René Payo

Del Ayer al Hoy

René Payo


Porcelos

05/03/2024

Está de moda el buen conde Diego Porcelos, poblador o fundador de nuestra ciudad en aquel lejano año de 884, cuya historia y leyenda quedaron magníficamente glosadas por Isaac Rilova en una extraordinaria conferencia el pasado sábado en el Salón Rojo del Teatro Principal que, lamentablemente, quedó un tanto deslucida por la nevada, cuyas consecuencias han empañado también los actos que estaban previstos para este domingo. Y digo que está de moda no sólo por el recuerdo festivo que a través de un gigantón se pretende hacer al conde, sino también porque existe un movimiento en determinados ámbitos ciudadanos por recobrar su memoria. Nuestro polifacético Jesús Toledano, hombre que como pocos sabe acercar la Historia a la gente, es el responsable junto a la Federación de Peñas y a la Concejalía de Turismo de una serie de iniciativas que, año tras año desde hace un lustro, se van consolidando en torno a una figura que, aunque a veces queda diluida por las brumas del tiempo, puede y debe ser reclamada por una ciudad que tiene la fortuna de contar con el conocimiento de algunos importantes datos en relación a su momento fundacional.
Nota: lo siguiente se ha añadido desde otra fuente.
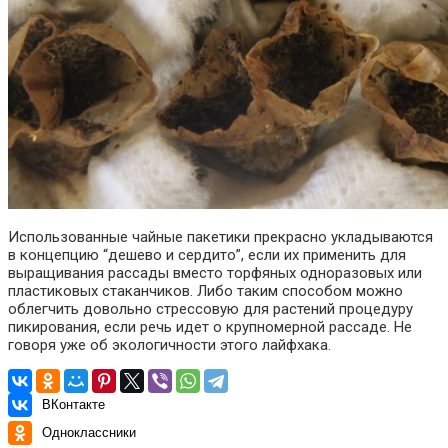
Использованные чайные пакетики прекрасно укладываются
в концепцию “дешево и сердито”, если их применить для
выращивания рассады вместо торфяных одноразовых или
пластиковых стаканчиков. Либо таким способом можно
облегчить довольно стрессовую для растений процедуру
пикирования, если речь идет о крупномерной рассаде. Не
говоря уже об экологичности этого лайфхака.
ВКонтакте
Одноклассники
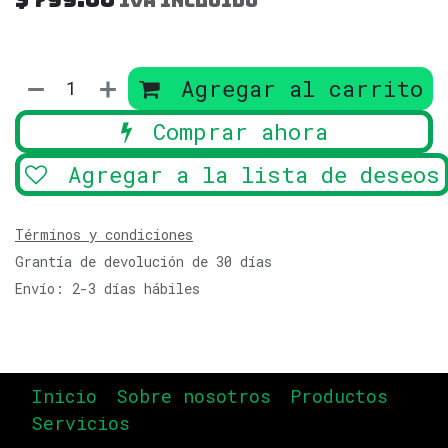
IVA incluido
Agregar al carrito
Comprar ahora
Agregar a la lista de deseos
Términos y condiciones
Grantía de devolución de 30 días
Envío: 2-3 días hábiles
Inicio
Sobre nosotros
Productos
Servicios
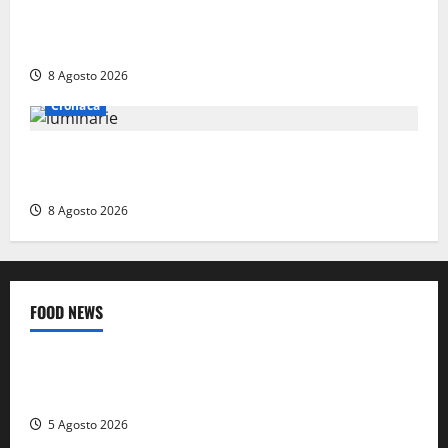
Torreorsina dà l’ultimo saluto a Federico Romualdi,
l’autista che frenò per salvare i suoi passeggeri
8 Agosto 2026
Cronaca
Calanna – Elettricista muore folgorato mentre
monta le luminarie per la festa
8 Agosto 2026
FOOD NEWS
Food News
Viterbo
A Castiglione in Teverina la 41esima festa del Vino: cantine
aperte, musica e spettacolo
5 Agosto 2026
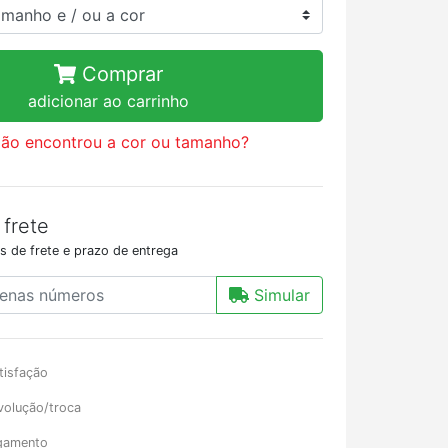
Comprar
adicionar ao carrinho
ão encontrou a cor ou tamanho?
 frete
s de frete e prazo de entrega
Simular
tisfação
volução/troca
gamento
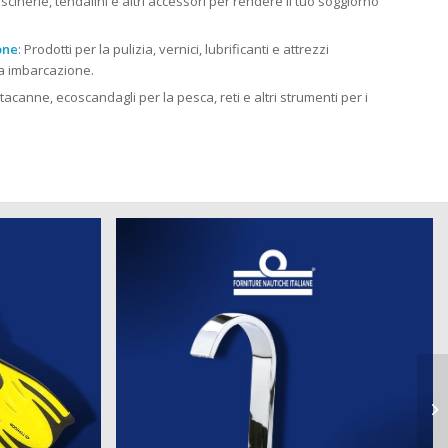
cuscinerie, tendalini e altri accessori per rendere il tuo soggiorno
one
: Prodotti per la pulizia, vernici, lubrificanti e attrezzi
tua imbarcazione.
rtacanne, ecoscandagli per la pesca, reti e altri strumenti per i
pr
No creo que sean justas las críticas de muchos que consideran rancias y anticuadas este tipo de celebraciones como creadoras o mantenedoras de tópicos. A  mi entender, contribuyen a crear vínculos de pertenencia a una colectividad que se acerca a su pasado de manera festiva y, a la vez, se convierte en un recurso cultural y turístico. Celebrar y recrear algunos momentos de la historia a través de actos populares es algo que habitualmente se desarrolla en muchos de los países de nuestro entorno, a veces con notable fortuna, que sin complejos reviven su Historia. Es por ello que debemos felicitar y reconocer a todas aquellas personas e instituciones que se han implicado en la organización de este fin de semana dedicado a Porcelos por el cariño y el esfuerzo que han puesto en el mismo, contribuyendo no sólo a arrojar luz sobre nuestra historia fundacional, sino también a fomentar lazos de unión entre los burgaleses. 

Esperemos que el próximo año la meteorología nos acompañe y que el homenaje al conde luzca como se merece.